Pendant la Fuite en Égypte
En nos temps de guerres, de migrations, de populations obligées de quitter leur pays pour avoir la vie sauve, l’épisode de la Fuite en Égypte de la Sainte Famille est un thème de l’Histoire Sainte qui nous touche particulièrement.

Selon l’Évangile de Matthieu, après sa naissance et la visite des mages astrologues, Jésus et ses parents, Marie et Joseph, durent quitter précipitamment le village de Bethléem en Judée. Les mages l’ayant informé de la naissance d’un nouveau « roi des Juifs », Hérode, le roi de Judée, venait d’ordonner le massacre des enfants de moins de deux ans : il s’agissait pour lui de supprimer au plus vite un futur concurrent…
Pendant cette fuite et lors de son séjour en Égypte, il est dit que Jésus enfant a fait de nombreux miracles dont la véracité nous semble aujourd’hui très contestable… mais ils émerveillèrent très longtemps des gens prêts à les croire. Après tout, ils étaient peints sur les murs des églises, comment en douter ?
Seul évangéliste à mentionner ce départ soudain, Matthieu (2,13-21) dit peu de choses sur ce grand et périlleux voyage : « Joseph s’éveilla, prit l’enfant et sa mère. Au cœur de la nuit, il gagna l’Égypte où il séjourna jusqu’à la mort d’Hérode. »
Et c’est très peu pour les chrétiens qui se posent mille questions : comment ont-ils voyagé, qui ont-ils rencontré lors de ce périple ?
Pour les contenter, ce sont les auteurs des évangiles apocryphes [1] qui se sont chargés de « broder » sur ces quelques lignes succinctes comme l’auteur de l’Évangile du Pseudo-Matthieu, appelé aussi Livre de la naissance de la bienheureuse Vierge Marie et de l’enfance du Sauveur. Probablement rédigé au début du Moyen Âge, il reprend en grande partie un texte antérieur, le Protévangile de Jacques. D’autres textes comme l’Évangile de l’enfance [2] dont on a retrouvé des rédactions syriaques, arabes ou arméniennes ainsi que des récits de mystiques médiévaux, de drames liturgiques et des Mystères, viendront s’ajouter aux premières « broderies ».
Et ainsi de suite, au fil des siècles dans une joyeuse cacophonie…
Circulant en même temps que les évangiles canoniques, les apocryphes rencontrent un succès inégalé. Avec eux, la Fuite en Égypte devient le récit d’un périple fantastique, émaillé de miracles qui participent à l’édification des fidèles, impressionnés par ces merveilles si éloignées de leur vie quotidienne.

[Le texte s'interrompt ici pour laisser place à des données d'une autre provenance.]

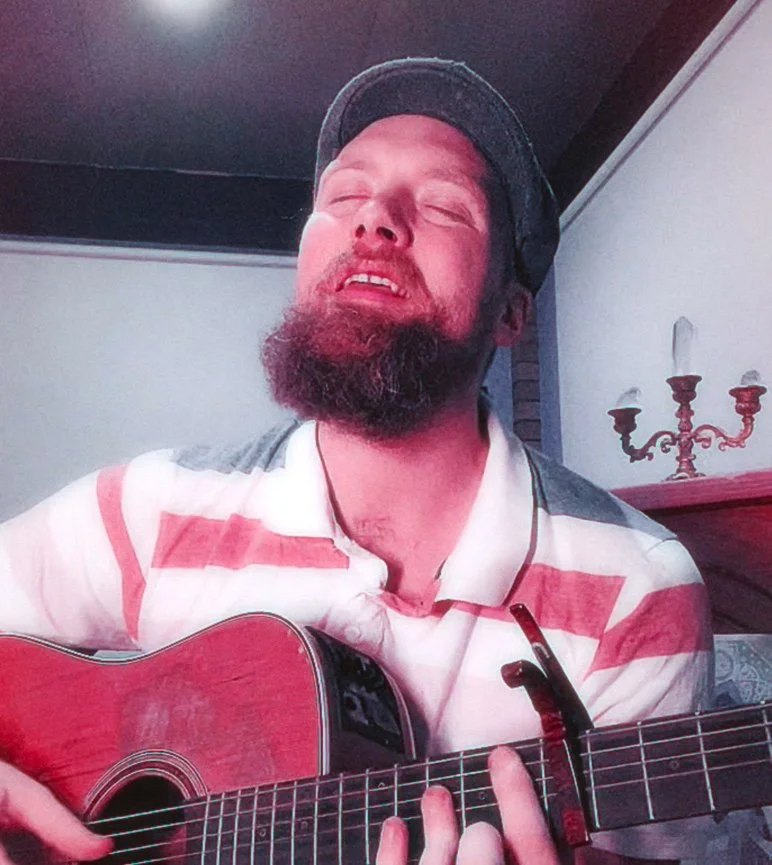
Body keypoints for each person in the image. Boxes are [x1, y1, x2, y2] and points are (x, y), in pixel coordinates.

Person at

Le bœuf et l’âne de la Nativité, Marie et Jésus sur l’âne et Joseph à leurs côtés, Jésus qui mate les dragons assaillant la Sainte Famille, les lions et les loups qui accompagnent le convoi dans le désert, le miracle du palmier, le miracle de la destruction des 365 statues d'idoles, le miracle des blés… sont tous des « inventions » des évangiles apocryphes ou d’autres récits semblables.

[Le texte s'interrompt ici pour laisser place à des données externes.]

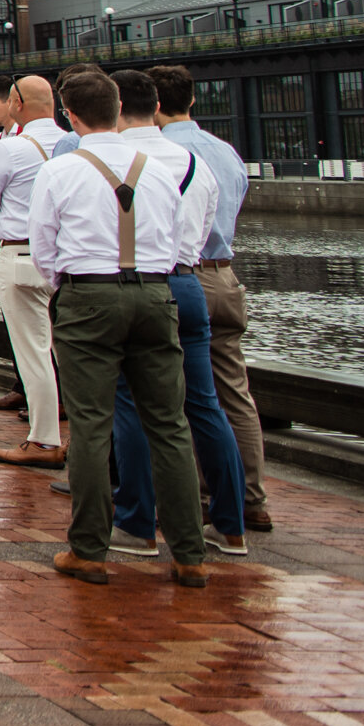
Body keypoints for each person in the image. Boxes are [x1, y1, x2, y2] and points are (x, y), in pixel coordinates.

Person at [33, 70, 208, 587]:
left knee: (91, 423)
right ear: (123, 109)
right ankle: (190, 555)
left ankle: (88, 549)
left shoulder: (61, 171)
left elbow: (44, 247)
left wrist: (65, 289)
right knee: (169, 425)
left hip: (89, 294)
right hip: (157, 293)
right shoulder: (157, 170)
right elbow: (179, 242)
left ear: (71, 115)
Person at [105, 68, 246, 558]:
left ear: (118, 107)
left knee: (133, 406)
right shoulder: (196, 162)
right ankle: (231, 525)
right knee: (205, 404)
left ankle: (137, 525)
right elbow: (206, 229)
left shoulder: (118, 161)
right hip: (190, 281)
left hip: (142, 284)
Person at [154, 64, 266, 532]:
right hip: (225, 277)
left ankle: (199, 497)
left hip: (182, 277)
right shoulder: (226, 152)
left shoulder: (163, 156)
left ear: (151, 106)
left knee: (180, 395)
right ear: (192, 100)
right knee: (234, 392)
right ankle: (251, 499)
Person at [0, 73, 67, 468]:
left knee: (34, 351)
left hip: (21, 253)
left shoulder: (10, 148)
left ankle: (44, 439)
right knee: (69, 348)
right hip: (69, 259)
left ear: (18, 104)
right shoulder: (70, 143)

Peu à peu, et même si l’Église ne les reconnaît pas, les miracles de Jésus pendant la fuite en Égypte deviennent des épisodes incontournables de sa petite enfance.
Poignants et tendres à la fois, même s’ils ne sont que de jolies légendes, ils ont nourri pendant des siècles, l’imaginaire de nombreux créateurs, des plus savants aux plus populaires. Car si ces thèmes ont inspiré Giotto, Sandro Botticelli, Albrecht Dürer, Pierre Paul Rubens, Nicolas Poussin et bien d’autres… ils ont aussi séduit les commanditaires des peintures des églises paysannes les plus humbles : il s’agissait alors d’éduquer les fidèles en mettant à leur disposition sur les murs des églises les épisodes les plus marquants de la vie et de la Passion du Christ, événements dont les fêtes émaillaient la vie de tous les jours, Nativité le 25 décembre, Saints Innocents le 28 décembre etc.
[1] Non reconnus comme authentiques par les Églises chrétiennes au contraire des Évangiles canoniques. Ils n’en eurent pas moins un retentissement important sur l’histoire de la vie du Christ et de sa famille, légendes qui devinrent peu à peu faits avérés.
[2] Évangiles apocryphes, t. II, l’Évangile de l’enfance, rédactions syriaques, arabes et arméniennes, P. Peeters (éd.) ; Paris, Picard, 1914.